**Problem 1**
In the article on terrorism and Christianity, who is described as the son of Billy Graham?
[Start Supplied passage]
Jerry Falwell Jr., Franklin Graham and the Sad Effects of Terrorism on Christianity

December 14, 2015 in News by RBN Staff


“My prayer for Christians this Christmas season, that we would seek peace and goodwill amidst the threat of terror and violence. That we would not let fear change us for the worse. That we would not let fear silence us. That we would be more like Christ and less like Herod.”

The goal of terrorism is far more complex and far more sinister than just the taking of human life, as painful and devastating as that is. It is to instill a fear — a terror — in those who bear witness to its deadly acts.

The hope of the terrorist is that this fear would do one of two things: Either change us or silence us. Either distort our thoughts, behaviors and core principals or move us into a fearful and quiet bystander’s posture.

The most upsetting thing for me in wake of the recent terror attacks beyond my grief for those lost, is what all of this doing to the church. The fear that has snuck into many hearts is now changing the Body of Christ making us in some parts completely unrecognizable and little like the One whose name we bear. And many of us who object to the Terrorized Post-Christian Church that is emerging are standing silently on the margins, in some ways offering just as poor a witness.

While speaking to the gathered student body at their convocation about how we should respond to the recent terror attack in San Bernardino, Liberty University President Jerry Falwell Jr. said;

If the people in that community center had had what I got in my back pocket right now…If more good people had conceal carry permits then we can end those Muslims. I just want to take this opportunity to encourage all of you to get your permit. We offer a free course. Let’s teach ’em a lesson if they ever show up here.

Of this my brother Shane Claiborne said “As I listened to the words of Mr. Falwell, I could not help asking, ‘Are we worshipping the same Jesus?’”

I recently spoke with a friend who also heard President Falwell’s comments and we wrestled with whether or not to say anything publically about it. I held similar questions after hateful and fearful statements came from Franklin Graham, another well-known Christian leader and son of Billy Graham (one who has played a powerful role in my own faith journey). I’ve held the same question — whether or not to speak up — as Christian presidential candidates have put forth fear mongering Islamophobic platforms and mad even worse comments.
[End Supplied passage]
[Start Information shown]
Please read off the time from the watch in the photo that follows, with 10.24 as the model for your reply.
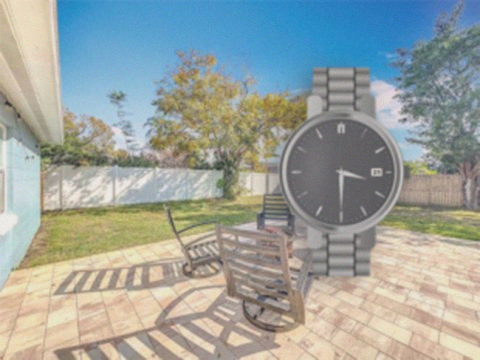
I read 3.30
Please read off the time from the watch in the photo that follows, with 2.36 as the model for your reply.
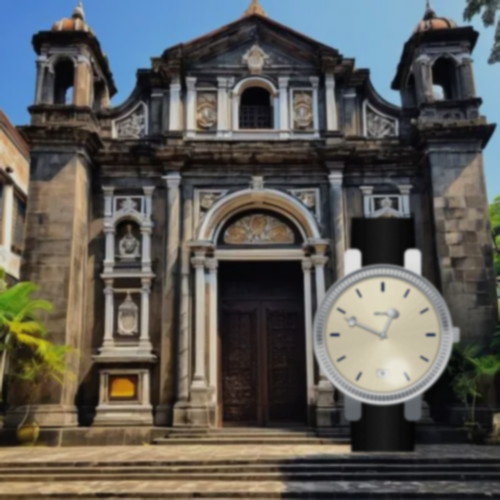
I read 12.49
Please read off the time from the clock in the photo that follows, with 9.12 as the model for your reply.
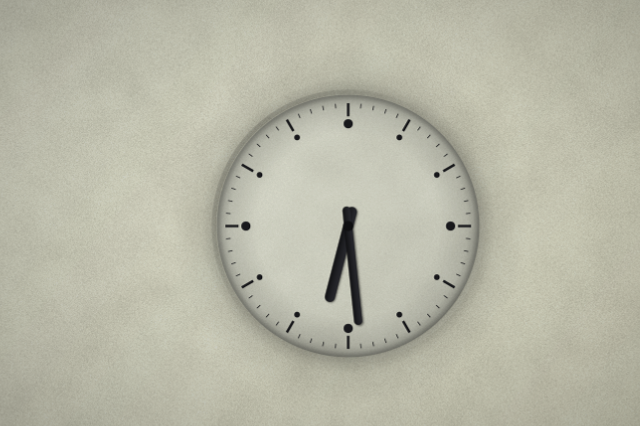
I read 6.29
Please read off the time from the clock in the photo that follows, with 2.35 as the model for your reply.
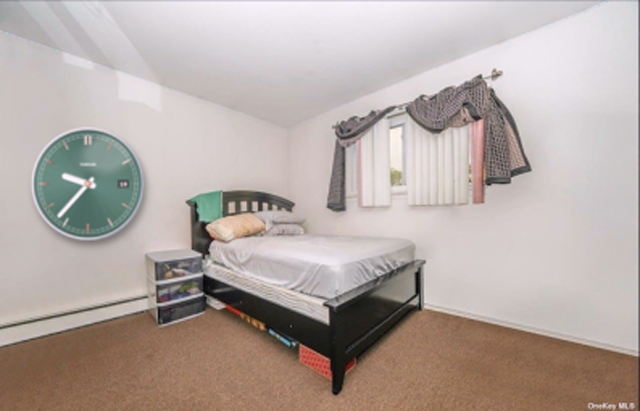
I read 9.37
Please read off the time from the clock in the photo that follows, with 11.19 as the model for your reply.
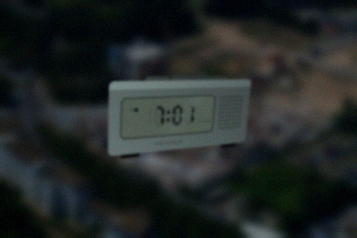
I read 7.01
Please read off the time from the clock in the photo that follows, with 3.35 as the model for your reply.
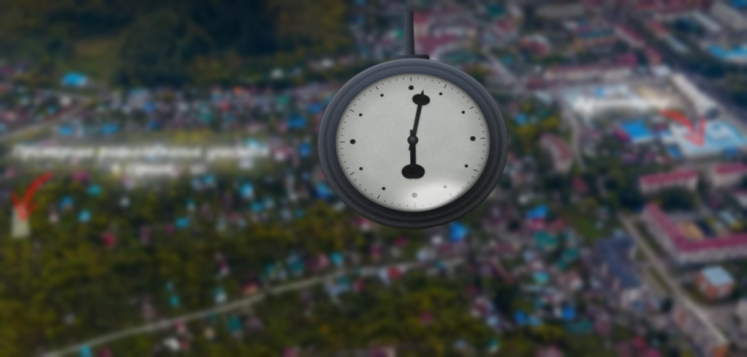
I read 6.02
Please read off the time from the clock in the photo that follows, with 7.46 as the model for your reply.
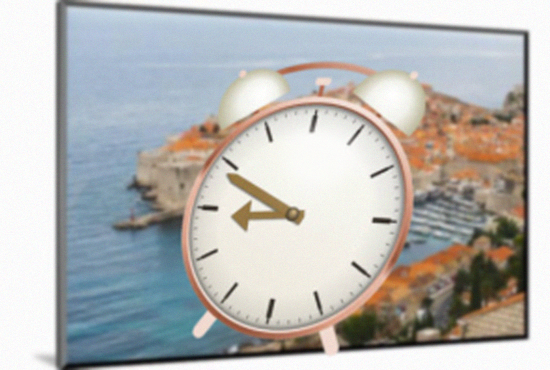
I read 8.49
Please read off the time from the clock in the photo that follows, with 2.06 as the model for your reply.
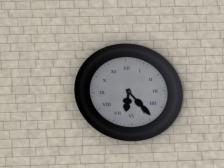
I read 6.24
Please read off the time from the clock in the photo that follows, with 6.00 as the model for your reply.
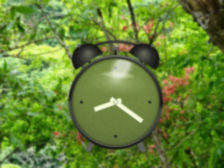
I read 8.21
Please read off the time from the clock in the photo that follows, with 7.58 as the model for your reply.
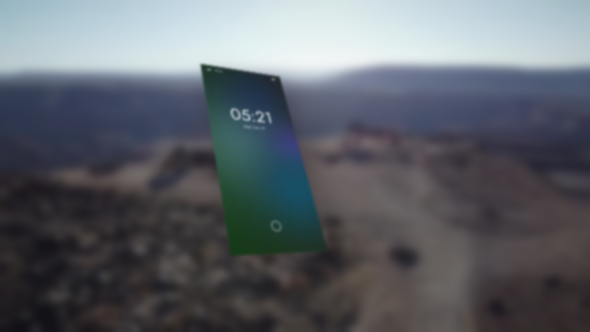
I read 5.21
[End Information shown]
**Problem 2**
Convert part of the listing into a Markdown table with the columns Row and Line. Start at the line containing "11.19 as the model for your reply." and continue through the end of the listing, leaving out blank lines and the pictures.

**Full output 1**
Franklin Graham

**Full output 2**
| Row | Line |
|---|---|
| 1 | Please read off the time from the clock in the photo that follows, with 11.19 as the model for your reply. |
| 2 | I read 7.01 |
| 3 | Please read off the time from the clock in the photo that follows, with 3.35 as the model for your reply. |
| 4 | I read 6.02 |
| 5 | Please read off the time from the clock in the photo that follows, with 7.46 as the model for your reply. |
| 6 | I read 8.49 |
| 7 | Please read off the time from the clock in the photo that follows, with 2.06 as the model for your reply. |
| 8 | I read 6.24 |
| 9 | Please read off the time from the clock in the photo that follows, with 6.00 as the model for your reply. |
| 10 | I read 8.21 |
| 11 | Please read off the time from the clock in the photo that follows, with 7.58 as the model for your reply. |
| 12 | I read 5.21 |